[Extracted data entries]
####

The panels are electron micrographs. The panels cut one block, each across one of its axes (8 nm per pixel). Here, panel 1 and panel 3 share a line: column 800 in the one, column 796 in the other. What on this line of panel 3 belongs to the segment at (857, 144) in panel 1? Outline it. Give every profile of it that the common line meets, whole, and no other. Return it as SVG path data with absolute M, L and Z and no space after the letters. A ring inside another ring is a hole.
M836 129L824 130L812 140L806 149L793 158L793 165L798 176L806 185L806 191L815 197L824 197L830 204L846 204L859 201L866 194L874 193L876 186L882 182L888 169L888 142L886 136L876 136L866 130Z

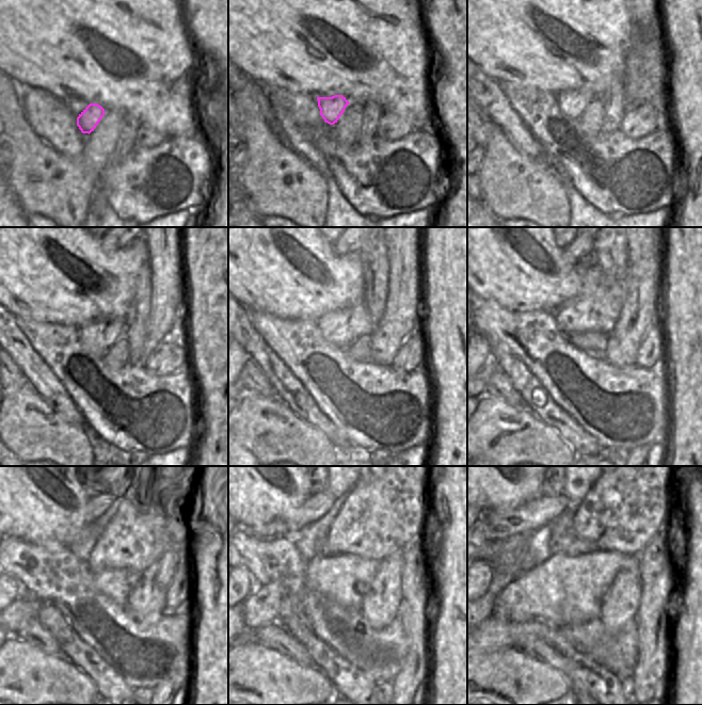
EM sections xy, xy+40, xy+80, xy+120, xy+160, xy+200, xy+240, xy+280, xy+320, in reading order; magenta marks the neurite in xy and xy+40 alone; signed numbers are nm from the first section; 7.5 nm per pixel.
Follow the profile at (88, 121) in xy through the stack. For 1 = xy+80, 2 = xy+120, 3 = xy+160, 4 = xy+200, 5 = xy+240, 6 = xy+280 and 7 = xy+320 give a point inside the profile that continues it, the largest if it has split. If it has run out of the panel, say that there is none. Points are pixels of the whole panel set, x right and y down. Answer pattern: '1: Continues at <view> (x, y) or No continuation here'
1: Continues at xy+80 (572, 103)
2: Continues at xy+120 (97, 336)
3: Continues at xy+160 (340, 327)
4: Continues at xy+200 (597, 306)
5: Continues at xy+240 (129, 532)
6: Continues at xy+280 (378, 518)
7: Continues at xy+320 (622, 512)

####

_WHAT NEEDS TO BE DONE:_
What is needed is a verbatim copy of every entry, with the pictures omitted.

_EXERCISE OUTPUT:_
The panels are electron micrographs. The panels cut one block, each across one of its axes (8 nm per pixel). Here, panel 1 and panel 3 share a line: column 800 in the one, column 796 in the other. What on this line of panel 3 belongs to the segment at (857, 144) in panel 1? Outline it. Give every profile of it that the common line meets, whole, and no other. Return it as SVG path data with absolute M, L and Z and no space after the letters. A ring inside another ring is a hole.
M836 129L824 130L812 140L806 149L793 158L793 165L798 176L806 185L806 191L815 197L824 197L830 204L846 204L859 201L866 194L874 193L876 186L882 182L888 169L888 142L886 136L876 136L866 130Z

EM sections xy, xy+40, xy+80, xy+120, xy+160, xy+200, xy+240, xy+280, xy+320, in reading order; magenta marks the neurite in xy and xy+40 alone; signed numbers are nm from the first section; 7.5 nm per pixel.
Follow the profile at (88, 121) in xy through the stack. For 1 = xy+80, 2 = xy+120, 3 = xy+160, 4 = xy+200, 5 = xy+240, 6 = xy+280 and 7 = xy+320 give a point inside the profile that continues it, the largest if it has split. If it has run out of the panel, say that there is none. Points are pixels of the whole panel set, x right and y down. Answer pattern: '1: Continues at <view> (x, y) or No continuation here'
1: Continues at xy+80 (572, 103)
2: Continues at xy+120 (97, 336)
3: Continues at xy+160 (340, 327)
4: Continues at xy+200 (597, 306)
5: Continues at xy+240 (129, 532)
6: Continues at xy+280 (378, 518)
7: Continues at xy+320 (622, 512)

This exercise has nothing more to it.